- Citizenship: United States
- Education: University of Pennsylvania (BA) Harvard University (MA, PhD)
- Spouse: David Croson
- Children: 2
- Awards: Carolyn Shaw Bell Award, American Economic Association 2017 Fellow, American Association for the Advancement of Science, 2021 Distinguished Service Award, American Economic Association 2024
- Scientific career
- Fields: Economics, Negotiation, Behavioral Operations Management
- Workplaces: University of Minnesota Michigan State University University of Texas at Arlington National Science Foundation University of Texas at Dallas Wharton School
- Doctoral advisor: Jerry R. Green
- Website: https://provost.umn.edu/about-evpp/rachel-croson

= Rachel Croson =

American economist

Rachel Toni Algaze Croson is a McKnight Presidential Endowed Professor of Economics at the University of Minnesota. From March 2020 through July 2025 she also served as the Executive Vice President and Provost of the University of Minnesota system. Prior to March 2020, she served as Dean of the College of Social Science and MSU Foundation Professor of Economics at Michigan State University.

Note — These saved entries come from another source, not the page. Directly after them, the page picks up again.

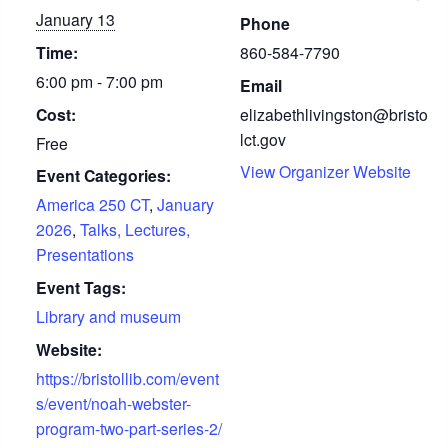
January 13
Phone
Time:
860-584-7790
6:00 pm - 7:00 pm
Email
Cost:
elizabethlivingston@bristo
lct.gov
Free
View Organizer Website
Event Categories:
America 250 CT
,
January
2026
,
Talks, Lectures,
Presentations
Event Tags:
Library and museum
Website:
https://bristollib.com/event
s/event/noah-webster-
program-two-part-series-2/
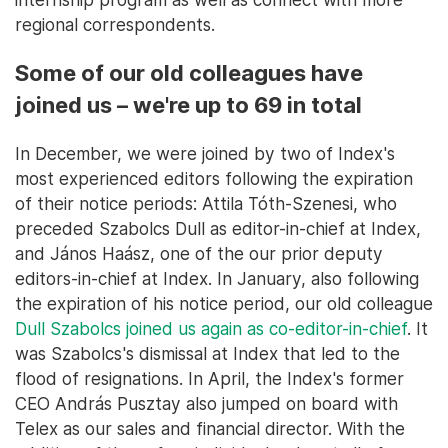
regional correspondents.
Some of our old colleagues have
joined us – we're up to 69 in total
In December, we were joined by two of Index's
most experienced editors following the expiration
of their notice periods: Attila Tóth-Szenesi, who
preceded Szabolcs Dull as editor-in-chief at Index,
and János Haász, one of the our prior deputy
editors-in-chief at Index. In January, also following
the expiration of his notice period, our old colleague
Dull Szabolcs joined us again as co-editor-in-chief
. It
was Szabolcs's dismissal at Index that led to the
flood of resignations. In April, the Index's former
CEO András Pusztay also jumped on board with
Telex as our sales and financial director. With the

Her previous positions include Dean of the School of Business at the University of Texas at Arlington; Division Director of Social and Economic Sciences at the National Science Foundation; Director of the Negotiations Center, Professor of Economics, and Professor of Organizations, Strategy, and International Management at the University of Texas at Dallas. After receiving her Ph.D. she was Assistant and then Associate Professor (with tenure) in the Department of Operations and Information Management at the Wharton School and a member of the Psychology Graduate Group of the University of Pennsylvania.

== Research ==
Croson earned her bachelor's degree in economics and philosophy of science from the College of Arts & Sciences at University of Pennsylvania and her master's and Ph.D. in economics from the Graduate School of Arts & Sciences at Harvard University.

Croson's research focuses on experimental and behavioral economics; studying how people make economic decisions, what mistakes they make, and how to improve their performance.

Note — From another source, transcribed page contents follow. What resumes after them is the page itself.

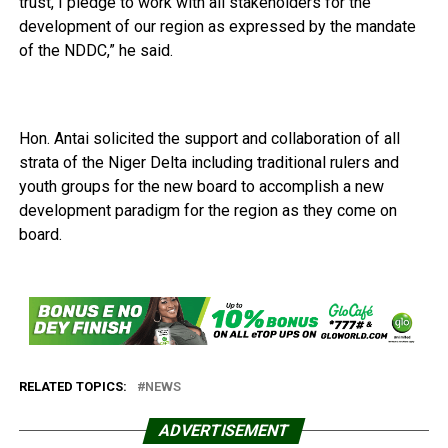
trust, I pledge to work with all stakeholders for the
development of our region as expressed by the mandate
of the NDDC,” he said.
Hon. Antai solicited the support and collaboration of all
strata of the Niger Delta including traditional rulers and
youth groups for the new board to accomplish a new
development paradigm for the region as they come on
board.
RELATED TOPICS:
NEWS
ADVERTISEMENT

This research draws from and contributes to multiple disciplines. Substantively her research has focused on the voluntary provision of public goods (especially public radio), bargaining and negotiation, behavioral operations management, and gender and cultural differences. She has served on the Editorial Boards of the American Economic Review, Organizational Behavior and Human Decision Processes, Management Science, Experimental Economics, and Journal of Economic Behavior and Organization. She was pivotal in creating and leading workshops to help female junior faculty in Economics advance through the profession, winning the Carolyn Shaw Bell Award from the American Economic Association (2017) and the American Economic Association Distinguished Service Award (2024) in recognition of her contributions. She was elected as a Fellow of the American Association for the Advancement of Science (AAAS) in 2021 and is appointed as a McKnight Presidential Endowed Professor in the Department of Economics at the University of Minnesota.

=== Selected works ===
- See Google Scholar page and Orcid profile

==Controversies==
As Provost of the University of Minnesota, Croson received a vote of no-confidence from the Faculty Senate on June 26, 2024 due to her role in the rescission of a job offer to Raz Segal for the position of the director of the Center for Holocaust and Genocide Studies.